Thursday, December 29, 2022

A Day In The Life



I think I’ll go to Paris next year.  Not the one in Kentucky or the other one in Texas, the real one in Europe where people speak French and snub outsiders.  Both my sisters and most of my friends have been there and tell me it’s the bees’ knees, and I have viewed all the appropriate Woody Allen movies, so I think I’m ready.

I’m a little worried about the language, it’s very oily.  I took two years of Spanish in high school, so when I go to Mexico I’m in good shape.  I can read all the signs, tell people what I want and even understand them if they talk pretty slow.  But I wouldn’t know merde from shinola in French.  How do I order an apple fritter or tell a woman I’m impressed with her assets?  How do I find the bathrooms?  Is it Uber or Ubaire?  If I start singing “There was an emperor, Napoleon…he never heard a nickelodeon,” will French people get pissed off?  Maybe I’d be better off with a tour, where the management can bail you out of jail if you slip up.

» Provided data
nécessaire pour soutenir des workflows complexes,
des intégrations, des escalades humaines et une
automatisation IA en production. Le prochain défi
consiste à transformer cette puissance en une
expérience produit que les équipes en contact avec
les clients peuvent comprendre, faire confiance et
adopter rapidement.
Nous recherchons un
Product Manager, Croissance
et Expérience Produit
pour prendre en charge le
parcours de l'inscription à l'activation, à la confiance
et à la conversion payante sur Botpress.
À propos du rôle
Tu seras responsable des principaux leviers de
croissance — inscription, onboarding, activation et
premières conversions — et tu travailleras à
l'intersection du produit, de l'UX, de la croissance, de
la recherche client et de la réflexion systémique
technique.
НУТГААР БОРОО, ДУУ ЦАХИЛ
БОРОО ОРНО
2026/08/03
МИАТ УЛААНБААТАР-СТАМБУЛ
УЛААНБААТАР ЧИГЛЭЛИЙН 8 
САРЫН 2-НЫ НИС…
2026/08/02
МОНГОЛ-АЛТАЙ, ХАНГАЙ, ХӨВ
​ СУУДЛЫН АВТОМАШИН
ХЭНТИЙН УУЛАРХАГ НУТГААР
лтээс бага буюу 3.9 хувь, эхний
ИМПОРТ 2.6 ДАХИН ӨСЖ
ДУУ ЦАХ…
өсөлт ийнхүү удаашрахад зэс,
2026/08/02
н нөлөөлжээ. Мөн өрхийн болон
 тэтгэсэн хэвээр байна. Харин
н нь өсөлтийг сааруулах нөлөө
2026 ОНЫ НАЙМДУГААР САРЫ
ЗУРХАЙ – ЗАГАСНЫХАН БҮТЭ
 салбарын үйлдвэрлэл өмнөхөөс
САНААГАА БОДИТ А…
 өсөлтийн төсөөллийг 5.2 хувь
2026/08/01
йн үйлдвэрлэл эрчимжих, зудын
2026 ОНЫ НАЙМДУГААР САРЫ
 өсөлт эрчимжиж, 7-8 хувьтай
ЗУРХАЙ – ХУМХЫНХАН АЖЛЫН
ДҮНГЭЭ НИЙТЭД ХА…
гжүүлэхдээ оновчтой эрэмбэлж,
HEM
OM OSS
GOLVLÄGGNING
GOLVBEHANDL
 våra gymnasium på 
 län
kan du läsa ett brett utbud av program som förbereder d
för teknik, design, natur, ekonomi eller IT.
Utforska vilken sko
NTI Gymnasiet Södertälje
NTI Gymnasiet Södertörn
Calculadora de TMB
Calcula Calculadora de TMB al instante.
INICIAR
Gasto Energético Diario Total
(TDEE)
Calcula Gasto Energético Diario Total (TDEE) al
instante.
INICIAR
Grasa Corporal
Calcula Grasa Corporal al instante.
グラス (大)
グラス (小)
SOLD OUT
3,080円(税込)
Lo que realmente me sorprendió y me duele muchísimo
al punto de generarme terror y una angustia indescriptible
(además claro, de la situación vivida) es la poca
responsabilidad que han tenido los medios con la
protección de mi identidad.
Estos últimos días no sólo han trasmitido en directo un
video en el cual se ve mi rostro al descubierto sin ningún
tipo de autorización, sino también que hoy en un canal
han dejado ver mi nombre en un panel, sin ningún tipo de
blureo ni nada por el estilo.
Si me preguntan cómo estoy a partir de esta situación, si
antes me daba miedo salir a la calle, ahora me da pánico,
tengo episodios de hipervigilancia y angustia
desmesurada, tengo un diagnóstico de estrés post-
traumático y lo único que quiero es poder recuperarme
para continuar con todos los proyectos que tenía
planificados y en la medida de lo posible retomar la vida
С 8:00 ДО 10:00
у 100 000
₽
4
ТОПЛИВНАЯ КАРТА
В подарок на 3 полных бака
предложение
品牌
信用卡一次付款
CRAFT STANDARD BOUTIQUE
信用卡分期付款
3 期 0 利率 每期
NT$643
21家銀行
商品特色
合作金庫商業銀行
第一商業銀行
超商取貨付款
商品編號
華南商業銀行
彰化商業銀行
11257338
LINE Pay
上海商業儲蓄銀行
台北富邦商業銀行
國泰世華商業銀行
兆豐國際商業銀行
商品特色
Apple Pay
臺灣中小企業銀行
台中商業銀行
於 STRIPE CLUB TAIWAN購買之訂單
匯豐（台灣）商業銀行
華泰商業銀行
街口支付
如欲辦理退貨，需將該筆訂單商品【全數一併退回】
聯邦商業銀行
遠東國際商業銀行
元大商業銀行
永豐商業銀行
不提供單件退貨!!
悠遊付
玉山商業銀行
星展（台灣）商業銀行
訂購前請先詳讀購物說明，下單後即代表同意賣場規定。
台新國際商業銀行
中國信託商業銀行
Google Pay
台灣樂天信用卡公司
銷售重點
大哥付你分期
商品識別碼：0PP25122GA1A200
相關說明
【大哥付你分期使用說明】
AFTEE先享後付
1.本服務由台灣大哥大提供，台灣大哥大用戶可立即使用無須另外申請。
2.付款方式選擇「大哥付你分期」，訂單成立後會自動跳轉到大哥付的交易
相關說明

» Required work
In the Paris blog post, how many years of Spanish does the writer say they took in high school?

» Response
Two years.